Can anyone comment on where in the end is a double VPN and where is a triple one?

Reply

Answer the question

In order to leave comments, you need to log in

2 answer(s)

K

kolobob, 2012-03-11
@kolobob

The second config contains one server, as far as I can see. In the first one, the remote-random
option plays a role , which is needed to balance the load on the servers. It makes it so that you each time connect to a "random" server from those specified in remote . I still do not understand what is meant by "triple" and "double" VPNs. If the VPN is inside the VPN, then this is one thing. In this case, as far as I remember, in the trace you should not see anything other than the start and end points of the "innermost" VPN network. If you see "outer layers", that's bad. If this means balancing, then triple is the first, because there are three servers waiting for connection, and double is the second, if you uncomment the line ##remote 86.71.34.111 5602
If we mean three hosts through which traffic passes in sequence, then double is the first. Because in this case we can theoretically see the hops, and in the first trace we clearly see that there are two of them.
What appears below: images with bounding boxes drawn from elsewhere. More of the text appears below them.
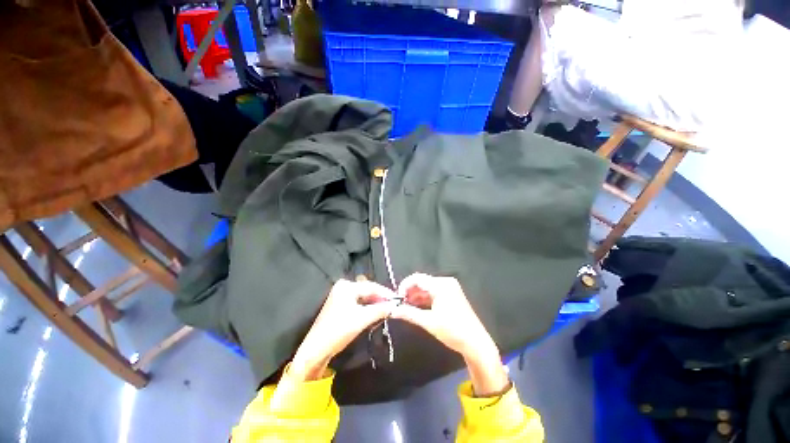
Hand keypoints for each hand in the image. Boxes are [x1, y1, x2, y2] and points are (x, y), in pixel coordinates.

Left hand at [290, 279, 396, 380]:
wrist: (316, 350)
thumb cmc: (339, 331)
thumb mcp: (362, 319)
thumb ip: (380, 309)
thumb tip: (396, 305)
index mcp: (346, 286)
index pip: (371, 286)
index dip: (385, 293)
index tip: (398, 299)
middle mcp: (343, 287)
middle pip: (367, 290)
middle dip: (380, 298)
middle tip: (394, 305)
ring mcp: (340, 296)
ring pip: (363, 297)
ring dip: (375, 303)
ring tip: (387, 309)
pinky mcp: (340, 305)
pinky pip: (358, 302)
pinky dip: (367, 307)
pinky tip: (375, 312)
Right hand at [391, 273, 508, 396]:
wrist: (476, 343)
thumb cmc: (453, 331)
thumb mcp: (428, 322)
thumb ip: (408, 313)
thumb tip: (391, 310)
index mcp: (441, 285)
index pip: (417, 278)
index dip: (404, 286)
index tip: (397, 299)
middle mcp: (446, 282)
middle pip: (422, 282)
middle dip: (410, 292)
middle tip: (400, 304)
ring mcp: (450, 288)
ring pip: (427, 287)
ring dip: (416, 296)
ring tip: (407, 307)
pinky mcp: (452, 295)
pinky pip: (434, 292)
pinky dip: (425, 299)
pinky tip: (417, 307)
By the elimination method, we get that the second config is a triple VPN.
But this is all with a pitchfork on the water. Surely something can be said by looking at their servers from the inside.

V

ValdikSS, 2012-03-11
@ValdikSS

Double and triple vpn is done not by means of the config, but by means of tunneling from one vpn server to another, this is configured by the administrator and you cannot change it.